__TAREAS DEL EJERCICIO__
(a) Enumere las publicaciones que, según el texto sobre la literatura mexicana de los años sesenta, señalan lo que el movimiento estudiantil del 68 dejó y provocó en la sociedad, con el autor de cada una.
(b) Reproduzca literalmente el fragmento del texto sobre la literatura mexicana de los años sesenta que va de "La literatura mexicana gozaba" a "y sus vicisitudes.".

__TEXTO MOSTRADO__
No es casualidad que los movimientos sociales tengan repercusiones evidentes sobre el arte. Si bien no podemos desligar la cultura de nuestro país de lo que pasaba en el mundo política y socialmente, creo que nuestras mayores influencias artísticas son, y por supuesto lo eran en la época, la norteamericana y la francesa. La literatura de la Onda tiene una filiación innegable al movimiento Beat norteamericano. La vanguardia del liberalismo francés se paseaba, y aún lo hace, entre las manos de los escritores e intelectuales mexicanos. El boom latinoamericano, que por fin uniría a nuestra América en una búsqueda estética común, comenzaba a tener una ineludible efervescencia.
Octavio Paz, en aquel entonces agregado cultural de México en la India, renunció a su diplomático puesto en protesta por los acontecimientos del 2 de octubre en Tlatelolco. Por esa época (en 1966) dio a luz Blanco, un poema lleno de lirismo y color, con una clara influencia de la estética de la pintura tántrica de la India. «Es un poema –me respondió– que invita a la experiencia escénica. Es un poema de amor y erotismo. También es muchas cosas más», diría el mismo Paz a Frederic Amat, artista catalán que años más tarde se encargó de llevar a escena el poema con un juego de proyecciones de figuras y colores acompañado de música y voz.
La literatura mexicana gozaba en la década de los sesenta de un fulgor y una sedienta búsqueda de ruptura que ahora vemos poco. José Agustín publicó De perfil (1966;Salvador Elizondo, su obra más conocida: Farabeuf (1965;Carlos Fuentes nos regaló su Cambio de piel (1967) y Cumpleaños (1969;Vicente Leñero ganó el premio Biblioteca Breve por su aclamada Los albañiles. Junto con ellos, Juan José Arreola, Carlos Monsiváis, Elena Garro, su homónima Poniatowska y un largo etcétera conformaban la cuadrilla de intelectuales que buscaban dar a la literatura mexicana un giro imprescindible e inevitable. Eran tiempos de ruptura, de cambio político y social y es justamente el arte el mejor termómetro de la sociedad y sus vicisitudes.
En medio de este torbellino, la comunidad intelectual comenzó a tener una importante presencia a nivel social. Preocupados por las terribles consecuencias del 68, los intelectuales cobraron consciencia de su labor y comenzaron a surgir publicaciones que ponen el dedo en la llaga de lo que el movimiento estudiantil dejó y provocó en la sociedad, como La noche de Tlatelolco de Poniatowska, Días de guardar de Monsiváis, Los días y los años de Luis González de Alba y, una década después del movimiento, México 68: juventud y revolución de José Revueltas. Si bien estos cuatro escritores se preocuparon por dar fe y analizar lo ocurrido (todos estuvieron cerca del movimiento), en la mayoría de los escritores mexicanos, el 68 hizo mella en su obra de otra manera, que finalmente caracterizaría la literatura de la década posterior: una búsqueda estética de la libertad.

__FILAS PROPORCIONADAS__
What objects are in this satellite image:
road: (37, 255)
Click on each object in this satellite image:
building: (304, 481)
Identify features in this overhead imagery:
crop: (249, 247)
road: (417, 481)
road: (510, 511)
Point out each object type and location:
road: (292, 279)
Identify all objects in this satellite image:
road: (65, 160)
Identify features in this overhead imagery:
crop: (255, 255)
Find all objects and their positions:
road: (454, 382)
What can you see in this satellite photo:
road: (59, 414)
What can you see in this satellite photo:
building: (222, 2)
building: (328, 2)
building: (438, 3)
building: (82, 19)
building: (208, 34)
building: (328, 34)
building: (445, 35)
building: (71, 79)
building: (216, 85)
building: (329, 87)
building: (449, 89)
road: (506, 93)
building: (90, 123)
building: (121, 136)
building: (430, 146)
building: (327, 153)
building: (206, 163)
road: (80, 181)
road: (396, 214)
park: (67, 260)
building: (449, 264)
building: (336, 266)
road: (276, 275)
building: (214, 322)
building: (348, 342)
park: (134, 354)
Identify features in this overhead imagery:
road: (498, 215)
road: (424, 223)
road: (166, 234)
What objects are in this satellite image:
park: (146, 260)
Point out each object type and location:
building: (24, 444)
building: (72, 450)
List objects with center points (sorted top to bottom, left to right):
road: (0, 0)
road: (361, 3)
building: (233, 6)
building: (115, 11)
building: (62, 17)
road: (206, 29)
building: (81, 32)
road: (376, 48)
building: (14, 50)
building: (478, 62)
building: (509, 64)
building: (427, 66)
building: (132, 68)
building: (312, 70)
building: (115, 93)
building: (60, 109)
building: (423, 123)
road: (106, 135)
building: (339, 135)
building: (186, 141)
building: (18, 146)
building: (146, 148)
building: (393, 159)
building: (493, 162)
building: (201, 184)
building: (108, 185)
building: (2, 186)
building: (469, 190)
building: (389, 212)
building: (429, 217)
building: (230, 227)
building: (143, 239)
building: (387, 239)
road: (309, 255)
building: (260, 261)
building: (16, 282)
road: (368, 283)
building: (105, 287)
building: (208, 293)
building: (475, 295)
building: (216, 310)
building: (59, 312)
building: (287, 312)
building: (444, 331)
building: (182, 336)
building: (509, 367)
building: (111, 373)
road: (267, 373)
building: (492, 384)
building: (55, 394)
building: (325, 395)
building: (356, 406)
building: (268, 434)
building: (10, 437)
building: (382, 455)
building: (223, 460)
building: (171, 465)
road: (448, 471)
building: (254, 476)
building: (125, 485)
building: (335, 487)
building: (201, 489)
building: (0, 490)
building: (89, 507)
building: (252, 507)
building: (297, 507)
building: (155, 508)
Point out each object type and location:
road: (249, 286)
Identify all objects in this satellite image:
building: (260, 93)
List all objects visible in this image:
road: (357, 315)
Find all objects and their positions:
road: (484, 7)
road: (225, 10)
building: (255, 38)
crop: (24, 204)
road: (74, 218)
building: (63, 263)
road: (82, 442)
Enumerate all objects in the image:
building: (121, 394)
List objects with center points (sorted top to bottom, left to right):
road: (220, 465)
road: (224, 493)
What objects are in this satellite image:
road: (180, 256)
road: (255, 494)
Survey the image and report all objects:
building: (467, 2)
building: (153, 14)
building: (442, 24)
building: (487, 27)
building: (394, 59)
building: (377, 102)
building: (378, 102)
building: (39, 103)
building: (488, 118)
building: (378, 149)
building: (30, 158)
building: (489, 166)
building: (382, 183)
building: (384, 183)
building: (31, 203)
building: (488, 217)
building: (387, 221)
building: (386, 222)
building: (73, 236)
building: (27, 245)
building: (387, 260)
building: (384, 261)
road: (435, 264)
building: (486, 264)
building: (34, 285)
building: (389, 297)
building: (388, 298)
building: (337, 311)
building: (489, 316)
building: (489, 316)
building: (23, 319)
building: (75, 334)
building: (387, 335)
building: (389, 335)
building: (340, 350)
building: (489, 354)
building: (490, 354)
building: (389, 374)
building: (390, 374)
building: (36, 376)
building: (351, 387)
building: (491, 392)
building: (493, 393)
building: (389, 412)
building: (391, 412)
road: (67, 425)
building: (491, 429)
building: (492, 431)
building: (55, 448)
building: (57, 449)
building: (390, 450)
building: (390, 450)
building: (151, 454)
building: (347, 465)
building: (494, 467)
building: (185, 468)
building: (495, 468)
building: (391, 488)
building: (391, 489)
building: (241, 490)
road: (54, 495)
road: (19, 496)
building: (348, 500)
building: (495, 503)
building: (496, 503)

__RESPUESTAS POR TAREA__
(a)
- La noche de Tlatelolco, de Poniatowska
- Días de guardar, de Monsiváis
- Los días y los años, de Luis González de Alba
- México 68: juventud y revolución, de José Revueltas

(b)
La literatura mexicana gozaba en la década de los sesenta de un fulgor y una sedienta búsqueda de ruptura que ahora vemos poco. José Agustín publicó De perfil (1966;Salvador Elizondo, su obra más conocida: Farabeuf (1965;Carlos Fuentes nos regaló su Cambio de piel (1967) y Cumpleaños (1969;Vicente Leñero ganó el premio Biblioteca Breve por su aclamada Los albañiles. Junto con ellos, Juan José Arreola, Carlos Monsiváis, Elena Garro, su homónima Poniatowska y un largo etcétera conformaban la cuadrilla de intelectuales que buscaban dar a la literatura mexicana un giro imprescindible e inevitable. Eran tiempos de ruptura, de cambio político y social y es justamente el arte el mejor termómetro de la sociedad y sus vicisitudes.